Under the traditional model, COCOBOD secured annual pre-export financing facilities from international lenders, usually ranging between US$1 billion and US$1.5 billion and backed by future cocoa export revenues.
However, the model has come under pressure in recent years due to Ghana’s debt challenges, rising global interest rates and concerns about COCOBOD’s financial health. The size of the syndicated facility declined to about US$800 million during the 2023/2024 season, while borrowing costs rose considerably.
According to Mr Boateng, pension funds are expected to become a major source of funding under the new arrangement, while commercial banks will also play a significant role.
He noted that COCOBOD is exploring partnerships with Development Finance Institutions (DFIs) to strengthen the lending capacity of participating banks and encourage greater involvement from the domestic financial sector.
“We need to be innovative in our approach because we also want commercial banks to play an active role. To achieve this, we are exploring opportunities to bring Development Finance Institutions on board to enhance the lending capacity of participating banks,” he said.
A central feature of the programme is its tranche-based drawdown mechanism, which allows COCOBOD to access funds only when required for cocoa purchases.
Under the proposed structure, funds will be drawn in phases and repaid as export proceeds are received, reducing the cost of carrying idle capital and improving the efficiency of financing operations.
“The objective is to structure the financing in tranches, enabling us to draw down only the funds required for cocoa purchases at any given time. Once those funds are no longer needed we can repay investors promptly, ensuring prudent use of resources and minimising financing costs,” Mr Boateng explained.

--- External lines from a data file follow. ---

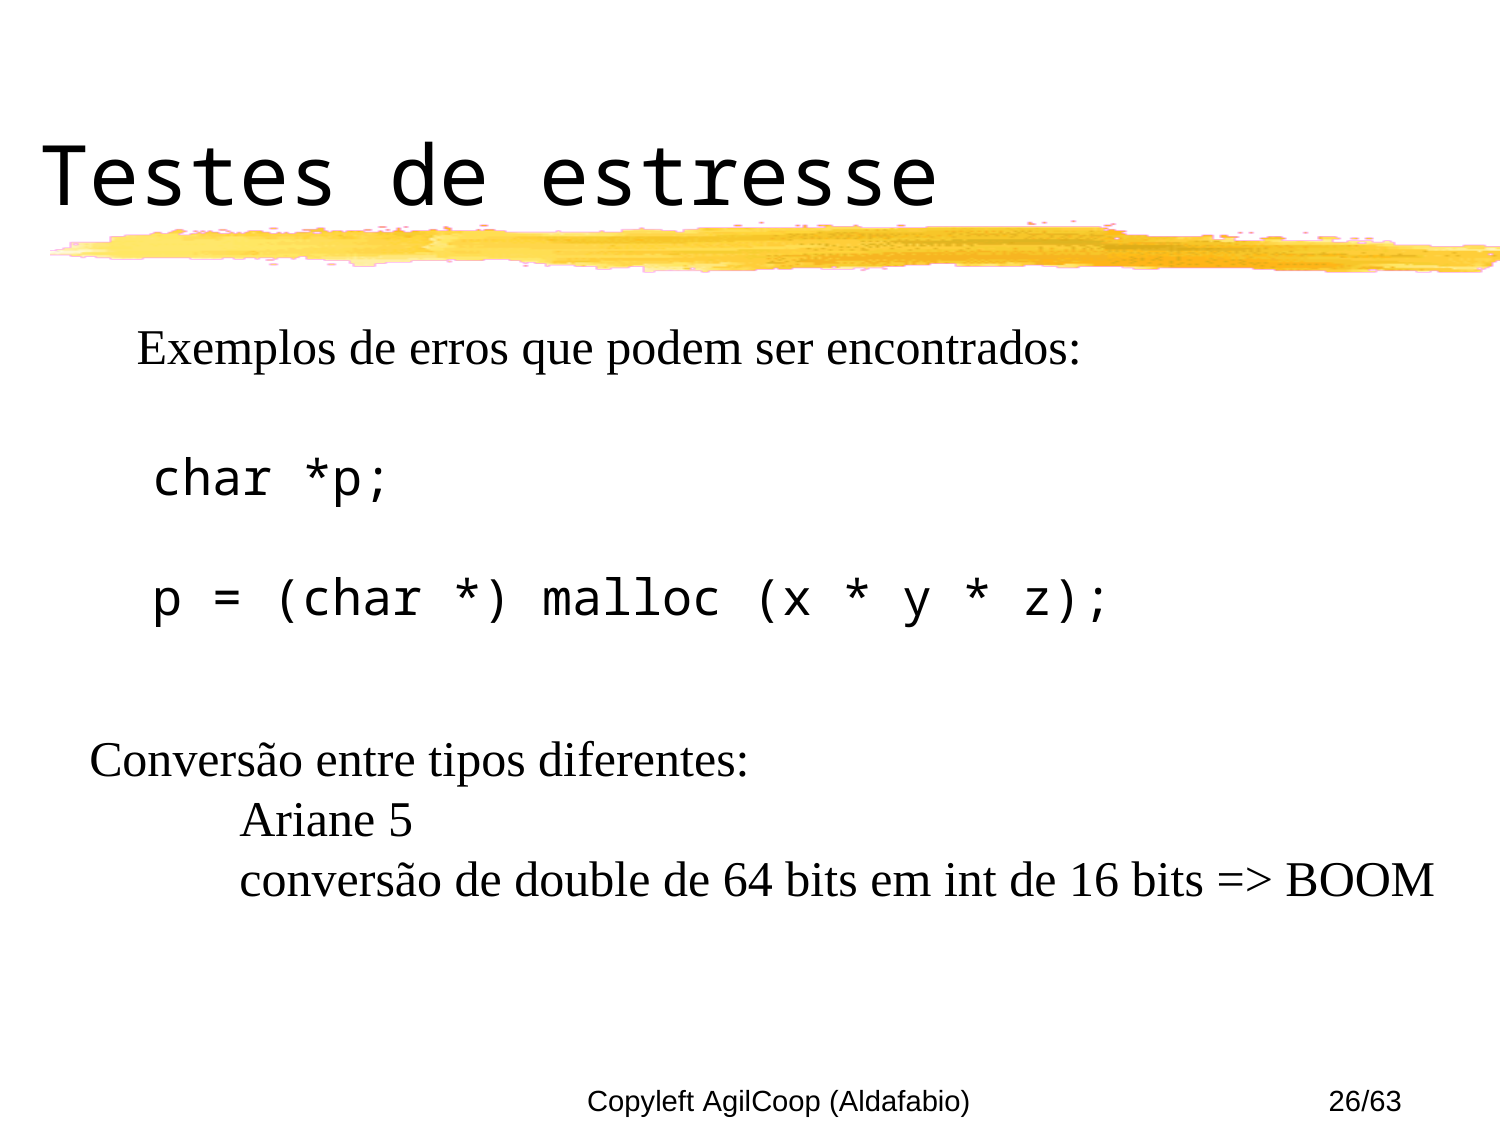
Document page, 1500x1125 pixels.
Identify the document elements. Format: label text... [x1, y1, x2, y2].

title Testes de estresse [24, 74, 1488, 238]
text_box Exemplos de erros que podem ser encontrados: [121, 306, 1098, 383]
text_box Conversão entre tipos diferentes: Ariane 5 conversão de double de 64 bits em int de 16 bits => BOOM [74, 719, 1451, 915]
picture [50, 215, 1500, 284]
text_box char *p; p = (char *) malloc (x * y * z); [137, 437, 1128, 633]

The proposed issuance, estimated at approximately US$1 billion equivalent in cedi-denominated instruments, is expected to serve as a significant test of investor confidence in Ghana’s domestic debt market following the 2022/2023 Domestic Debt Exchange Programme (DDEP).
Market analysts believe the programme could contribute to the development of local capital markets while reducing exposure to foreign exchange risks associated with dollar-denominated borrowing. The revolving structure will allow funds to be raised, deployed and repaid within a single cocoa season using export revenues.
The financing reforms come at a time when COCOBOD continues to face significant operational and financial challenges.
The institution is estimated to have liabilities of about GH¢32 billion, with approximately GH¢11.9 billion due for repayment in 2025. In addition, Licensed Buying Companies are reportedly owed around GH¢10.1 billion, creating liquidity pressures throughout the cocoa supply chain.
The cocoa sector has also experienced production setbacks in recent years. National output declined from about 1.04 million metric tonnes in the 2020/2021 season to roughly 531,000 tonnes in 2023/2024 before recovering modestly to an estimated 700,000 tonnes in the 2024/2025 season.
Global market developments present further challenges. Cocoa prices have eased from record highs reached during recent supply shortages amid concerns over weakening chocolate demand and increasing cocoa inventories on international exchanges. Lower prices could reduce export earnings available to support sector financing.
Nevertheless, supply-side risks remain significant. Forecasts pointing to a high likelihood of El Niño conditions have raised concerns about potential weather-related disruptions across West Africa, while preliminary assessments of the 2026/2027 crop suggest below-average development of cocoa trees.
As COCOBOD prepares to roll out the commercial paper programme, industry stakeholders will be watching closely to see whether the new financing model can provide a sustainable alternative to offshore borrowing while supporting the long-term recovery and growth of Ghana’s cocoa sector.